山形・最上町の瀬見温泉に、地鶏にこだわったキッチンカーがお目見えした。オープンさせたのは、宮城県からUターンした飲食業経験ゼロの男性。お客さんの「おいしい」という声を力に、温泉街に活気を取り戻すための一歩を踏み出した。
「最上どり」で地域を盛り上げたい
6月29日、キッチンカー「最上亭」をオープンさせた原田邦宏さん。
2023年10月、父親の介護のため古里に戻った時、活気を失った温泉街の現状を目の当たりにした。以前は20軒ほどあった温泉宿が今は5軒しかないという。
この記事の画像(6枚)原田さんは「居酒屋もカラオケもない場所に、食べるところができたら足を向けてくれる人がいるのでは」と考えた。
宮城県で建築・土木資材の卸売業をしていた原田さんに飲食業の経験はなく、ゼロからのスタートだった。
「以前のように人が戻ってくれれば。それしか考えていない」と、原田さんは温泉街への思いを語る。
そして、山形県や宮城県の有名店を食べ歩き、試行錯誤の末に「最上どり」をベースにした一杯にたどり着いた。
最上地域を全面的に盛り上げようとの思いから、キッチンカー「最上亭」では、ラーメン・そば・うどんのすべてに「最上どり」が入っているという。
地元の人やお客さんの声がパワーに
原田さんは現在55歳。新たなチャレンジには勇気が必要だったが、お客さんの反応が気持ちを奮い立たせる。
最上町内や尾花沢市から訪れた人は、「独特の歯ごたえ」「『最上どり』の味が出ている。すごくおいしい。もう一杯頼もうと思う」と笑顔を見せた。
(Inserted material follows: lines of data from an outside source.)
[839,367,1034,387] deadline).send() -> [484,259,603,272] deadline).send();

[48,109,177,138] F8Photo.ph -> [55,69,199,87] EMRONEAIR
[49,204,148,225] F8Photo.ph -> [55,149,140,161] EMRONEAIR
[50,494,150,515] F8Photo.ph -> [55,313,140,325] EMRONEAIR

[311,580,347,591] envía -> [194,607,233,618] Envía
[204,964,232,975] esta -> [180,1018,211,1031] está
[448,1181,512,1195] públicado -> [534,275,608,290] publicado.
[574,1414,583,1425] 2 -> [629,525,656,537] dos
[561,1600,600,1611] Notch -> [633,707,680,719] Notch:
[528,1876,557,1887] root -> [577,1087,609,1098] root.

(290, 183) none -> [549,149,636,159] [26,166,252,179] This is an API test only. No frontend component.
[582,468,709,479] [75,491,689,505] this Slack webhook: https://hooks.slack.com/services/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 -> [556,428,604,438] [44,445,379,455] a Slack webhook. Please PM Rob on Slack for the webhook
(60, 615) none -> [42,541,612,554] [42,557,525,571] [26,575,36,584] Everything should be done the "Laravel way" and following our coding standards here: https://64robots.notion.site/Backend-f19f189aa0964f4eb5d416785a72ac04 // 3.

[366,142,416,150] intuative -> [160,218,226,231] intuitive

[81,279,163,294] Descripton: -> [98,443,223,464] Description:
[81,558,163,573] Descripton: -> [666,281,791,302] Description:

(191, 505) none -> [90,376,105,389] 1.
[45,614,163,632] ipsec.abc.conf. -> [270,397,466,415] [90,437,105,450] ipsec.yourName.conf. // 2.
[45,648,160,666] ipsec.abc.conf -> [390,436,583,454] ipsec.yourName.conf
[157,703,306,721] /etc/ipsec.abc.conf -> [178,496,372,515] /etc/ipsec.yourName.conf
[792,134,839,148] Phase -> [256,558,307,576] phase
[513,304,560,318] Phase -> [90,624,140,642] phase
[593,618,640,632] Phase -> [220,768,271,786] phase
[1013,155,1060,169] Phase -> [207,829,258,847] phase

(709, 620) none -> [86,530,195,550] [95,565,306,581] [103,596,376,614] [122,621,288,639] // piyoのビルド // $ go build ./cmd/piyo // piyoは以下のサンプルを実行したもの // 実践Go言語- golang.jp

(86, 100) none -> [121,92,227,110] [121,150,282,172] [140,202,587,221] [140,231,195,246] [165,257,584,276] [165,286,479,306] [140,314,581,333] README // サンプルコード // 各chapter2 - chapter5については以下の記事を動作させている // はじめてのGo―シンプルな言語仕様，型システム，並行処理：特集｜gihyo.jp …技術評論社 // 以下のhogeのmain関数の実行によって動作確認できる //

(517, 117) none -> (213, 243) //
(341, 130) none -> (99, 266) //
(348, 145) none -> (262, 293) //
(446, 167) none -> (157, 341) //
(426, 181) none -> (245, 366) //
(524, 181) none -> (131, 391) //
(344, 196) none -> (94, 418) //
温泉街の住民たちも、原田さんの挑戦を聞いて駆けつけた。
旅館組合の組合長は、「邦宏くん、がんばれな!何かあったら、困ったことがあったら来いな」と背中を押す。
原田さんは、地元の人の“あったかい”声に涙をこらえながら、「そんなに簡単にいくとは思っていない。ただ少しずつ、1人、2人、3人と増えてくれれば良いと思っている」と意気込んだ。
古里への愛着と思いが詰まった瀬見温泉のキッチンカー「最上亭」は、毎週土曜日11時に開店する。